Assez peu connu en dehors des frontières africaines, l’Afro-Beat n’en demeure pas moins un des genres les plus dynamiques de la musique nigériane. Porté à bout de bras par son inventeur Fela Anikulapo Kuti (le flambeau a depuis été repris pas son fils Femi Kuti), il aura rythmé nombre de soirées ouest-africaines et se sera imposé comme l’un des genres les plus riches et les plus novateurs du continent. C’est donc tout logiquement dans le répertoire du maître Fela que Timbaland, toujours à l’affut de sonorités originales, dégote la rythmique de Watcha Gon’ Do. Ce sample du Colonial Mentality (Part One) sert de base à ce titre présent sur le troisième album de Missy Elliott sur lequel Tim Mosley endosse sa casquette de MC.

 

Africando

Africando – Yay Boy (Volume 2: Tierra Tradicional, 1994)

Ludacris – Rollout (My business) (Word Of Mouf, 2001)

Formation-phare de la salsa africaine, Africando est un incontournable pour tout féru de musique latino-américaine résidant sur le continent africain. Empruntant la rythmique et les instrumentations afro-cubaines et les mixant savamment à des thématiques et aux langues africaines ce groupe panafricain (ses membres proviennent de plusieurs pays) a su conquérir le cœur des mélomanes par le biais d’excellents albums sortis majoritairement dans les années 90. C’est dans cette discographie que s’est plongé Tim Mosley pour en extraire cette boucle ultra-efficace sur laquelle est construite l’architecture sonore du single de Ludacris Rollout. Une réussite comme en était coutumier Timbaland et qui restera comme un des titres les plus marquants de Luda.

Amadou & Mariam

Amadou & Mariam – Sabali (Welcome To Mali, 2008)

Nas & Damian Marley – Patience (Distant Relatives,2010)

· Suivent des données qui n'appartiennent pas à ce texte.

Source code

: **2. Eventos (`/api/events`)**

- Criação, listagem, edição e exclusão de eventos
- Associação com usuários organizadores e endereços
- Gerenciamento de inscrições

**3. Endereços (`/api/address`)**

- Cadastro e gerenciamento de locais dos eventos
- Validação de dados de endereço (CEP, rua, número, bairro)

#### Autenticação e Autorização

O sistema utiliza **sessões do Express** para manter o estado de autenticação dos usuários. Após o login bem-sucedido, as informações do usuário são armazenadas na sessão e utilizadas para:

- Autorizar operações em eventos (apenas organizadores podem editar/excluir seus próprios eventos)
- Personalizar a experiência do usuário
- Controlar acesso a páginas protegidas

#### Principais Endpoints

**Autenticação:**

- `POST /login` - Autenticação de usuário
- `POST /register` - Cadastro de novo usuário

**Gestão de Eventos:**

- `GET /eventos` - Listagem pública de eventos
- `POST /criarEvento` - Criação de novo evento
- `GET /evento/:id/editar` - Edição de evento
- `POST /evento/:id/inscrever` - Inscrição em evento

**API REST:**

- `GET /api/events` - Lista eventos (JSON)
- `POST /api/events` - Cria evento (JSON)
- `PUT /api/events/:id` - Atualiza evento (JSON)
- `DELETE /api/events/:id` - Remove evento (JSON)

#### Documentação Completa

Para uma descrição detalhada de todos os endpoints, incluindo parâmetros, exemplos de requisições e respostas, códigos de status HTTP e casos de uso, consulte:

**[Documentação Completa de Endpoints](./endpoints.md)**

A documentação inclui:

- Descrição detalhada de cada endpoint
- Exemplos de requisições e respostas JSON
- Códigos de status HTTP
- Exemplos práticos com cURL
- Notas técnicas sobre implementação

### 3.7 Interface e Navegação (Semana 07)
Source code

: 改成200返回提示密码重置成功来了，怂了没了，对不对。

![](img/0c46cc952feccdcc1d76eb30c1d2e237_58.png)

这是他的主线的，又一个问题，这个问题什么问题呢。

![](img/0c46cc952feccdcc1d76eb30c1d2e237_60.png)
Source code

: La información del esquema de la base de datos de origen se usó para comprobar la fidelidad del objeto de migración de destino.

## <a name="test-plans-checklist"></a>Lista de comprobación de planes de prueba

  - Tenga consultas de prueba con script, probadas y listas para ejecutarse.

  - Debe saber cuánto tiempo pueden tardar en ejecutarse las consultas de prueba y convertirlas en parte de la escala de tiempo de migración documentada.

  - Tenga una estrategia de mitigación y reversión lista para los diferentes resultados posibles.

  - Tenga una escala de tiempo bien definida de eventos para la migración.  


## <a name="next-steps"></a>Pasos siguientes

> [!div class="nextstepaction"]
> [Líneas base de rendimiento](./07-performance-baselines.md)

Même si ce disque en collaboration de Nas & Damian s’éloigne des canons strictly hip-hop, mélange des genres oblige, il n’en demeure pas moins une réussite artistique indéniable. Les thématiques de l’album étant dans leur ensemble centrées sur le continent noir, c’est sans surprise que de nombreuses chansons africaines ont été utilisées pour confectionner l’architecture sonore du projet. On retrouve donc des samples de l’éthiopien Mulatu Astatke (sur As We Enter) et du musicien angolais David Zé (Friends reprend une boucle de son Undenge Uami), mais c’est le surprenant Patience qui recueillera tous les suffrages en figurant parmi les meilleurs titres de l’album. Basé sur un sample de Sabali du duo malien Amadou & Mariam, ce titre fort illustré par une vidéo magnifique est indubitablement un des hauts faits du disque. Inconnu en dehors des frontières africaines jusqu’à sa signature en major à la fin des années 90, le tandem Amadou Bakayoko et Mariam Doumbia s’est d’abord illustré en Afrique occidentale dès la fin des années 80 sous le nom du Couple Aveugle du Mali (Tous deux souffrent de cécité et sont réellement un couple).  Il compte à son actif des titres depuis passés à la postérité.